Maybe you're one of the more than 200,000 people who have seen this disturbing video revealing the animal cruelty caught on tape by a Humane Society investigation at a California slaughterhouse. (I, personally, couldn't stomach to watch it).
Whether you saw the video or not, you most certainly have heard the response: Prompted by public outcry, the company that processed meat from this slaughterhouse issued the largest beef recall in U.S. history even though -- oops -- much of the 143 million pounds recalled has already been eaten, including possibly by children in school lunches.

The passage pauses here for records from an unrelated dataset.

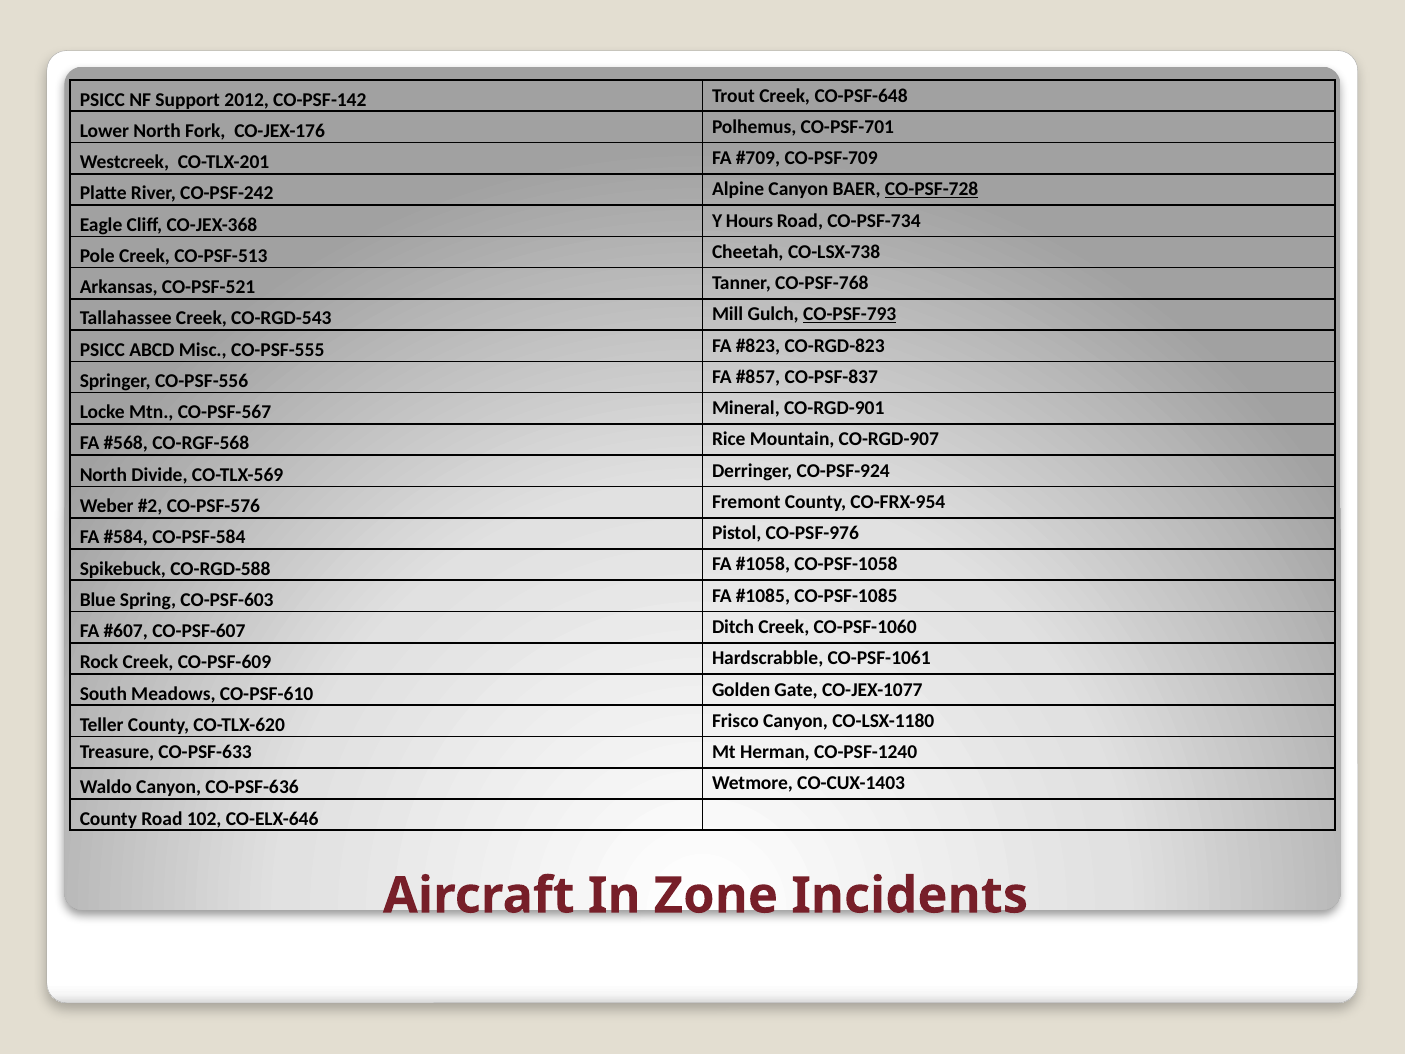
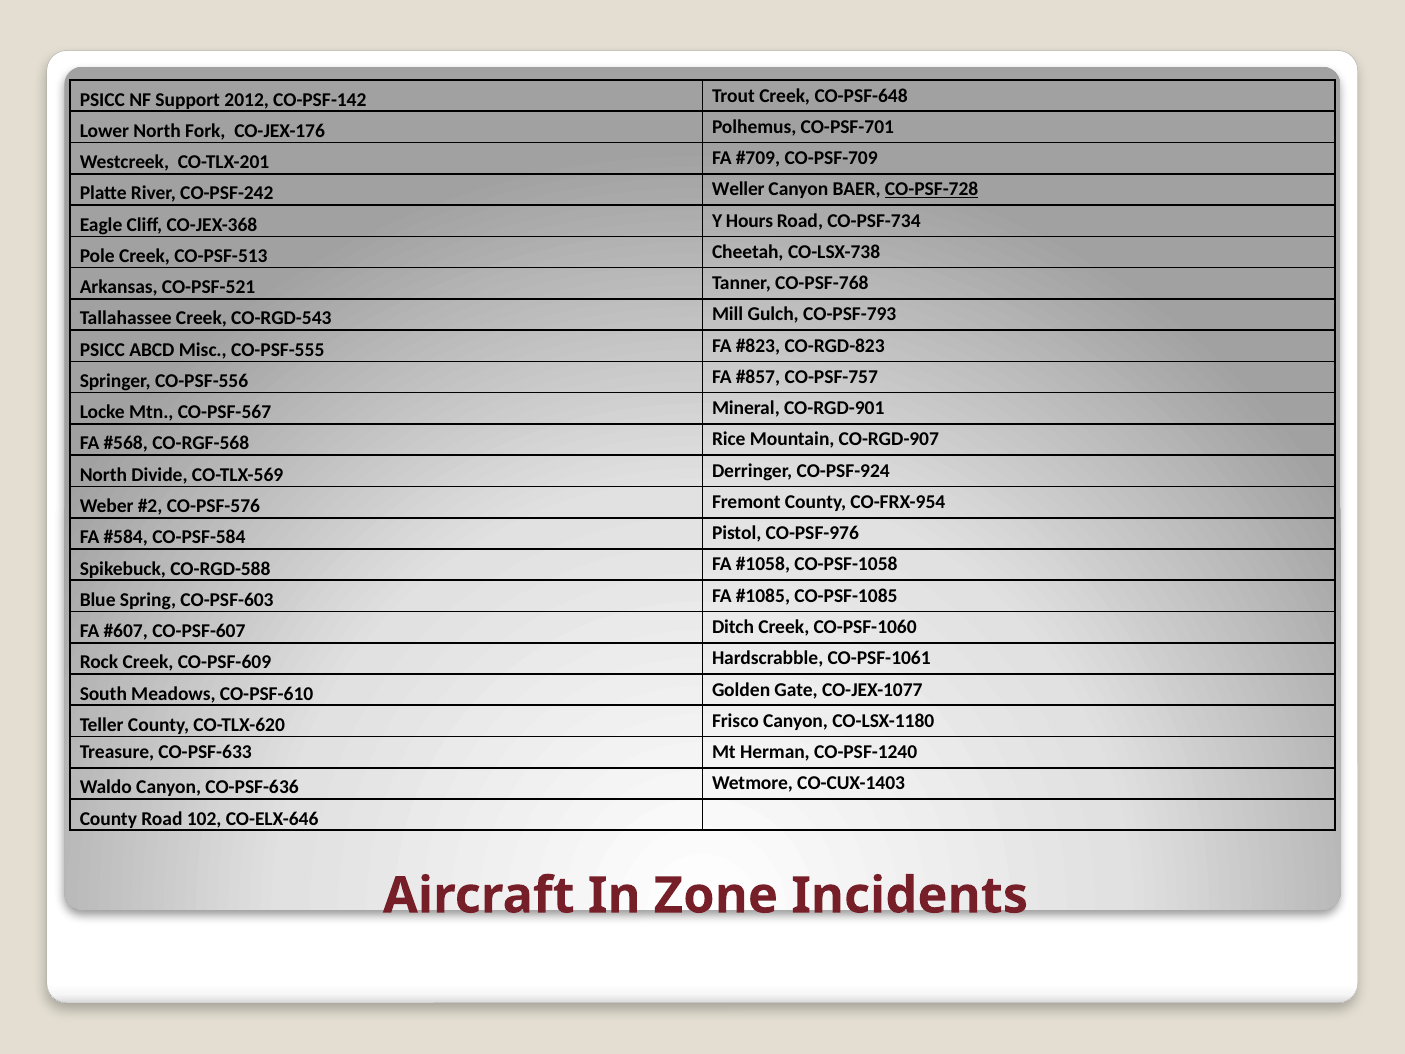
Alpine: Alpine -> Weller
CO-PSF-793 underline: present -> none
CO-PSF-837: CO-PSF-837 -> CO-PSF-757
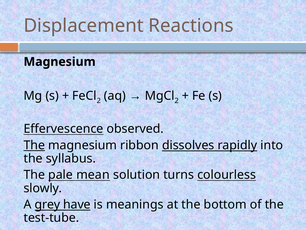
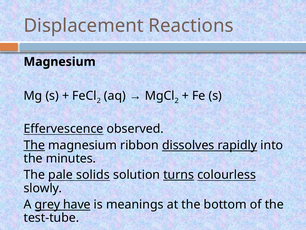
syllabus: syllabus -> minutes
mean: mean -> solids
turns underline: none -> present
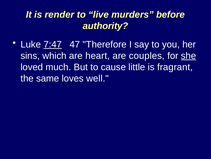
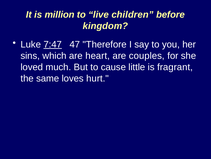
render: render -> million
murders: murders -> children
authority: authority -> kingdom
she underline: present -> none
well: well -> hurt
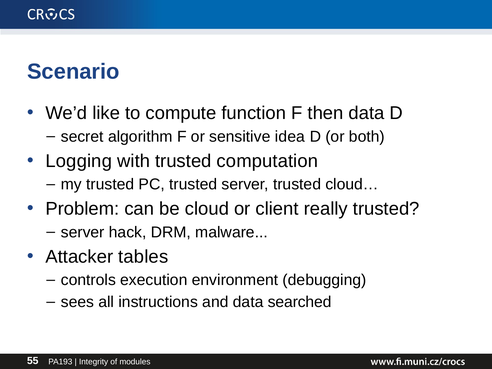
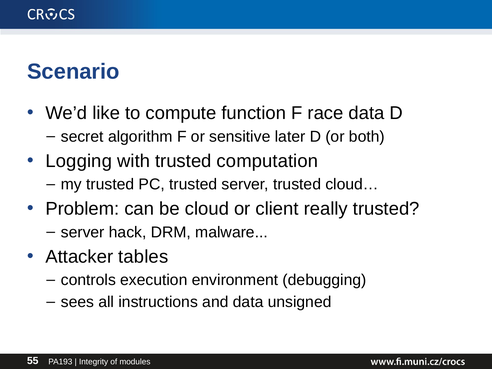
then: then -> race
idea: idea -> later
searched: searched -> unsigned
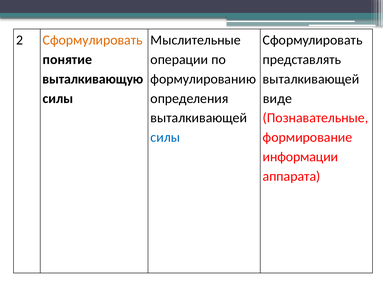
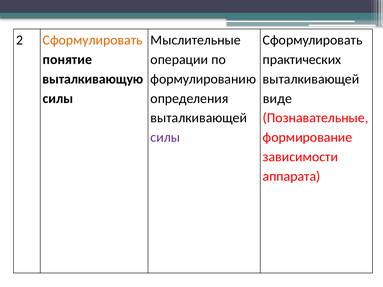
представлять: представлять -> практических
силы at (165, 137) colour: blue -> purple
информации: информации -> зависимости
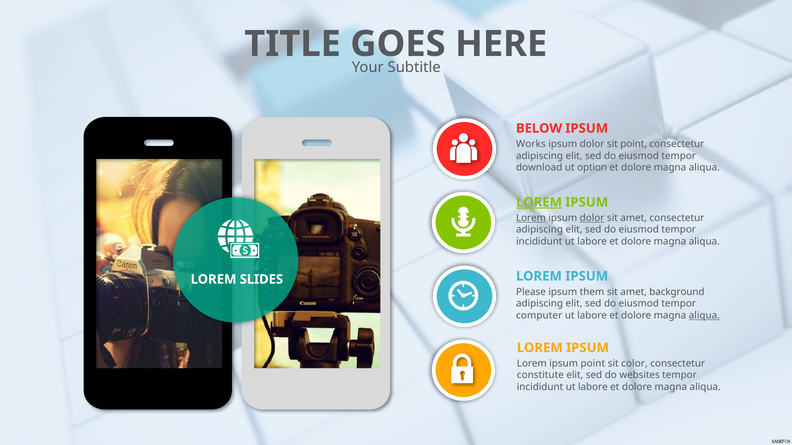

The animal cruelty was disturbing enough, what it revealed about possible threats to human health adds even more reason to be wary of the burger. The Humane Society investigation proved --they've got it on tape -- what many have been saying for years: that a loophole in federal legislation was being used to feed slaughtered "downer" cows into the food supply. Now, downer cows -- those too old or sick to walk or produce milk --are not supposed to find their way into our food. Why not? Because the symptoms of downer cows are the same as other diseases, including mad cow disease. And those slaughtered downers in the video were destined for a processing facility that provides meat not just for average Joe, but for other customers, like the National School Lunch Program. Sloppy Joe's just got that much less appealing.